A variety of foreign "invaders" such as viruses, bacteria and other particulates e.g., cigarette smoke, are inhaled, deposit on the airway surface and invade the "host." Mucins produced by the surface airway epithelium and by the submucosal glands are secreted into the airway lumen. Deposited particulates adhere to the mucus and are cleared via mucociliary transport and via cough. Mucins are major constituents of mucus, which is important in the clearance of inhaled materials. Normally, secreted mucus is cleared without symptoms or interference with lung function. However, in obstructive airway diseases such as COPD, asthma, and cystic fibrosis, excessive mucus is produced. Because of the prominence of mucous hypersecretion as a cause of cough, this discussion focuses on mechanisms regulating normal production of mucins and the mechanisms underlying exaggerated mucin secretion in chronic obstructive airway diseases. Mucins are produced by airway epithelial cells via a cascade of signals (the Epidermal Growth Factor Cascade) and secreted on the luminal epithelial surface, often in response to the deposition of inhaled irritants. Normally, only minimal amounts of mucins are secreted, which assist in clearance of the inhaled particulates. However, in disease, additional pathways are induced via positive feedback systems, which lead to mucous hypersecretion. In the large conducting airways, where cough receptors are concentrated, mucous hypersecretion causes stimulation of neural receptors that result in cough. However, in small airways (e.g., bronchioles), because of their small diameters, mucous hypersecretion leads to plugging of the airways. Because there are so many small airways, their plugging is difficult to detect early, and this locus is known as a "silent zone." In chronic obstructive airway diseases, plugging of small airways may persist and increase over time, finally resulting in severe airway obstruction. Different obstructive airway diseases induce inflammatory signaling (including mucous hypersecretion) via different stimuli, but often via similar signaling pathways. Application of present knowledge of signaling that occurs with mucous hypersecretion can lead to novel therapies for hypersecretion and cough induced in conducting airways and could prevent plugging in small airways that can lead to clinical deterioration and death.

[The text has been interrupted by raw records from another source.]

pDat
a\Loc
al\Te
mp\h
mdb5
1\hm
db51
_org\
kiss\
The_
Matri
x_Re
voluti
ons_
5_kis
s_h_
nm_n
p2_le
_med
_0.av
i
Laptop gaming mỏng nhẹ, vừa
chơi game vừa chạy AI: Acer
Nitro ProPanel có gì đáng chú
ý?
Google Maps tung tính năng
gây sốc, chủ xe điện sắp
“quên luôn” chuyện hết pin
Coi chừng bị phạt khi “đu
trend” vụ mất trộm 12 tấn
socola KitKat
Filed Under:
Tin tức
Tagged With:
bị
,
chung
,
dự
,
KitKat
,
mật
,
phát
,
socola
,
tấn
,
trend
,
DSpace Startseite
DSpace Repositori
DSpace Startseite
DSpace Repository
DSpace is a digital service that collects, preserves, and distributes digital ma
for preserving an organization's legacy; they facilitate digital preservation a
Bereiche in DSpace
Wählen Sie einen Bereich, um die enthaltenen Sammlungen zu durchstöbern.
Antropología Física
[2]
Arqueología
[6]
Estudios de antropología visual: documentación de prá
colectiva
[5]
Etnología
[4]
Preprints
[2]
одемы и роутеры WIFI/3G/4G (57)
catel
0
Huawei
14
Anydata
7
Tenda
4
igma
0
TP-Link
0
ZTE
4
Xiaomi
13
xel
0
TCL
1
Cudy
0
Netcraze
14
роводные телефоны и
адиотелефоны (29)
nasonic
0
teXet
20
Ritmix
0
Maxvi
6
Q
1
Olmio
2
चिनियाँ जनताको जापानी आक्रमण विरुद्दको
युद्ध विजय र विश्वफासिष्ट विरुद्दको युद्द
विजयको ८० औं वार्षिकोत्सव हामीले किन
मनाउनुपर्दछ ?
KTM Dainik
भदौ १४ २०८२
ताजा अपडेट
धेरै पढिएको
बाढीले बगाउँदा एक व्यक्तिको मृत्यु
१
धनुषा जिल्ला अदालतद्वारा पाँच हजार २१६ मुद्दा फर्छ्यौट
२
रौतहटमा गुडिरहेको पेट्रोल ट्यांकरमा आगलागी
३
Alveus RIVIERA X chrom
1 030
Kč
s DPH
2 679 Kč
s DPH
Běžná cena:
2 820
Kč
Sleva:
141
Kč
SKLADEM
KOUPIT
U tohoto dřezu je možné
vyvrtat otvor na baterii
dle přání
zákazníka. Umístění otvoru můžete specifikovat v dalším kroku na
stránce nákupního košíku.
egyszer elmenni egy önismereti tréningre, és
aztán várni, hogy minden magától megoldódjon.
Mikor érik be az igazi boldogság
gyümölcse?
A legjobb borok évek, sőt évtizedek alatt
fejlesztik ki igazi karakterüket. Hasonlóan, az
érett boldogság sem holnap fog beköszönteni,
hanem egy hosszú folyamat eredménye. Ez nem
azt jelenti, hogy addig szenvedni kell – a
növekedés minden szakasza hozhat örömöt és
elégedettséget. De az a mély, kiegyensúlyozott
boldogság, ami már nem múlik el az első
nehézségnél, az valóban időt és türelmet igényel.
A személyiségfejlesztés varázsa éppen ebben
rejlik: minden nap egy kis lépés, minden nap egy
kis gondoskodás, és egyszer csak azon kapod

各种外来“侵略者”,如病毒、细菌和其他颗粒物(如香烟烟雾)被吸入,沉积在气道表面并侵入“宿主”。表面气道上皮和黏膜下腺产生的黏蛋白分泌到气道腔中。沉积的颗粒物附着在黏液上,并通过黏液纤毛运输和咳嗽清除。黏蛋白是黏液的主要成分,对吸入物质的清除很重要。通常,分泌的黏液在没有症状或不干扰肺功能的情况下被清除。然而,在阻塞性气道疾病(如 COPD、哮喘和囊性纤维化)中,会产生过多的黏液。由于黏液过度分泌是咳嗽的主要原因,因此本文重点讨论了调节正常黏蛋白产生的机制以及慢性阻塞性气道疾病中黏液过度分泌的机制。黏蛋白由气道上皮细胞通过一系列信号(表皮生长因子级联)产生,并在腔上皮表面分泌,通常是对吸入刺激物的沉积做出反应。正常情况下,只有少量的黏蛋白被分泌,这些黏蛋白有助于清除吸入的颗粒物。然而,在疾病中,通过正反馈系统诱导了额外的途径,导致黏液过度分泌。在大的传导气道中,咳嗽感受器集中,黏液过度分泌会刺激神经受体,导致咳嗽。然而,在小气道(如细支气管)中,由于其直径较小,黏液过度分泌会导致气道堵塞。由于有如此多的小气道,它们的堵塞很难早期发现,这个部位被称为“沉默区”。在慢性阻塞性气道疾病中,小气道的堵塞可能会随着时间的推移而持续增加,最终导致严重的气道阻塞。不同的阻塞性气道疾病通过不同的刺激物诱导炎症信号(包括黏液过度分泌),但通常通过相似的信号通路。应用目前对黏液过度分泌发生的信号的认识,可以为传导气道中的过度分泌和咳嗽提供新的治疗方法,并可以防止导致临床恶化和死亡的小气道堵塞。